Handling Categorical Data with Bokeh



In [ ]:

    
from bokeh.io import show, output_notebook
from bokeh.models import CategoricalColorMapper, ColumnDataSource, FactorRange
from bokeh.plotting import figure

output_notebook()

Basic Bar Plot

To create a basic Bar Plot, typically all that is needed is to call vbar with x and top, and values, or hbar with y and right and values. The default width or height may also be supplied if something different than the default value of 1 is desired.

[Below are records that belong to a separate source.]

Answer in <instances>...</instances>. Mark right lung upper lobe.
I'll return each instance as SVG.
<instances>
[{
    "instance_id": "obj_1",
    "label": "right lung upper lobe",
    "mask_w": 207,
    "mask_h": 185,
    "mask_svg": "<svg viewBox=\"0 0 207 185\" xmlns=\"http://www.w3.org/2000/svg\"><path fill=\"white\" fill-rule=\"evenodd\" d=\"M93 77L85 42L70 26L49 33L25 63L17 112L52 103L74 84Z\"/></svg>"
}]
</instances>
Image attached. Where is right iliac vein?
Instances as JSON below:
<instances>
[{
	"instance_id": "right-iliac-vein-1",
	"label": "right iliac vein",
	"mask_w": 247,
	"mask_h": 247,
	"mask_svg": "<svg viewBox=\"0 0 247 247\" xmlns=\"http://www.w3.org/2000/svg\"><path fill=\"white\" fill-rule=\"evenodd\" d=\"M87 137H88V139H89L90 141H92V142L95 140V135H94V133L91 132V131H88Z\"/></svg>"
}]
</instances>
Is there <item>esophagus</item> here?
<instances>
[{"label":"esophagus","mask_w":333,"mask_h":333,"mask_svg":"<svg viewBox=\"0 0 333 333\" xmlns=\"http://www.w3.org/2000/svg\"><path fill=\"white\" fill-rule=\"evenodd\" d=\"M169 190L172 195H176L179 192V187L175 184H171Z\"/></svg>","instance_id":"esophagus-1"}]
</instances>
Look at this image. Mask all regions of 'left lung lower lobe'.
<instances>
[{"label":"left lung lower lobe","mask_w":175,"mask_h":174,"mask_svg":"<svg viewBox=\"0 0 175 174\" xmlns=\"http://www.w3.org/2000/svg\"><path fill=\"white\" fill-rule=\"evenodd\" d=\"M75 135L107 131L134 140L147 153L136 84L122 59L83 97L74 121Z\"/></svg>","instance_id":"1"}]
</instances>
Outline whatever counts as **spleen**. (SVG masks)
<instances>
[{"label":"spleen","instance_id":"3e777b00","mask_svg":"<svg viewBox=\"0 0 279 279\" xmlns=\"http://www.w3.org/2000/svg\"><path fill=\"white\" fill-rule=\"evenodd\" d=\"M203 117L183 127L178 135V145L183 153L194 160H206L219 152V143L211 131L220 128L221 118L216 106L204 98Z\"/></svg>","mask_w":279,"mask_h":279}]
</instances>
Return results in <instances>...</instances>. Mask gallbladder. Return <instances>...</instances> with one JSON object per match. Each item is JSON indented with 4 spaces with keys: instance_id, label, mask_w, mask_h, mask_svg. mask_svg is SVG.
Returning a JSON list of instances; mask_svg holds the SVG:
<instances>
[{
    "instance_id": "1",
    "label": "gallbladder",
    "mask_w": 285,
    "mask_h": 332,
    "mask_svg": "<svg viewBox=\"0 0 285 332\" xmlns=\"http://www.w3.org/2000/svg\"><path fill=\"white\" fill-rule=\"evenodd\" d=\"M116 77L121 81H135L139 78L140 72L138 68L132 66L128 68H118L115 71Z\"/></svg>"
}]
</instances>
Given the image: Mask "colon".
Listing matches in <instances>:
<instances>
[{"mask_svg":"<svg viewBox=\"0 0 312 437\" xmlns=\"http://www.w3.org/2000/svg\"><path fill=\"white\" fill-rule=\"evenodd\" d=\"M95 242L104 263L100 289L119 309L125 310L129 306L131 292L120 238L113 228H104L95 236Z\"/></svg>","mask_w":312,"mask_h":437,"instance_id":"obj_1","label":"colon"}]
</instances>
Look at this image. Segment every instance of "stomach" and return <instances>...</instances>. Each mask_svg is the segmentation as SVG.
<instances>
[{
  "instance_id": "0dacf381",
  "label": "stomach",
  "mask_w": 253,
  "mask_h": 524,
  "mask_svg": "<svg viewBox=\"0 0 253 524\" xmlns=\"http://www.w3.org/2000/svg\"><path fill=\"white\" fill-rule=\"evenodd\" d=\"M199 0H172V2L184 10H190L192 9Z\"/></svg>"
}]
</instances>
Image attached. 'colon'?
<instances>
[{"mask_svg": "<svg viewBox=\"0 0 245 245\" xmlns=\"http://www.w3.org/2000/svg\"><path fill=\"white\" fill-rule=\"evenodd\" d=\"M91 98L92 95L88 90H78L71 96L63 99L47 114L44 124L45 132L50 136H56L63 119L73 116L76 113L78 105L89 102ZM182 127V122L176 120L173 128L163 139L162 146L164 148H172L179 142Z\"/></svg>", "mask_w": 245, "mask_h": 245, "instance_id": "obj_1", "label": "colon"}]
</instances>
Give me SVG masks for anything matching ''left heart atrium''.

The example below plots vertical bars representing counts for different types of fruit on a categorical range:

x_range = ['Apples', 'Pears', 'Nectarines', 'Plums', 'Grapes', 'Strawberries']



In [ ]:

    
fruits = ['Apples', 'Pears', 'Nectarines', 'Plums', 'Grapes', 'Strawberries']
counts = [5, 3, 4, 2, 4, 6]

p = figure(x_range=fruits, plot_height=250, toolbar_location=None, title="Fruit Counts")
p.vbar(x=fruits, top=counts, width=0.9)
p.xgrid.grid_line_color = None
p.y_range.start = 0
show(p)

Sorting Bars

Bokeh displays the bars in the order the factors are given for the range. So, "sorting" bars in a bar plot is identical to sorting the factors for the range.

In the example below the fruit factors are sorted in increasing order according to their corresponing counts, causing the bars to be sorted.



In [ ]:

    
sorted_fruits = sorted(fruits, key=lambda x: counts[fruits.index(x)])

p = figure(x_range=sorted_fruits, plot_height=250, toolbar_location=None, title="Fruit Counts")
p.vbar(x=fruits, top=counts, width=0.9)
p.xgrid.grid_line_color = None
p.y_range.start = 0
show(p)

Bar Plot with Explicit Colors

To set the color of each bar, you can pass explicit color values to the color option (which is shorthand for setting both the fill_color and line_color).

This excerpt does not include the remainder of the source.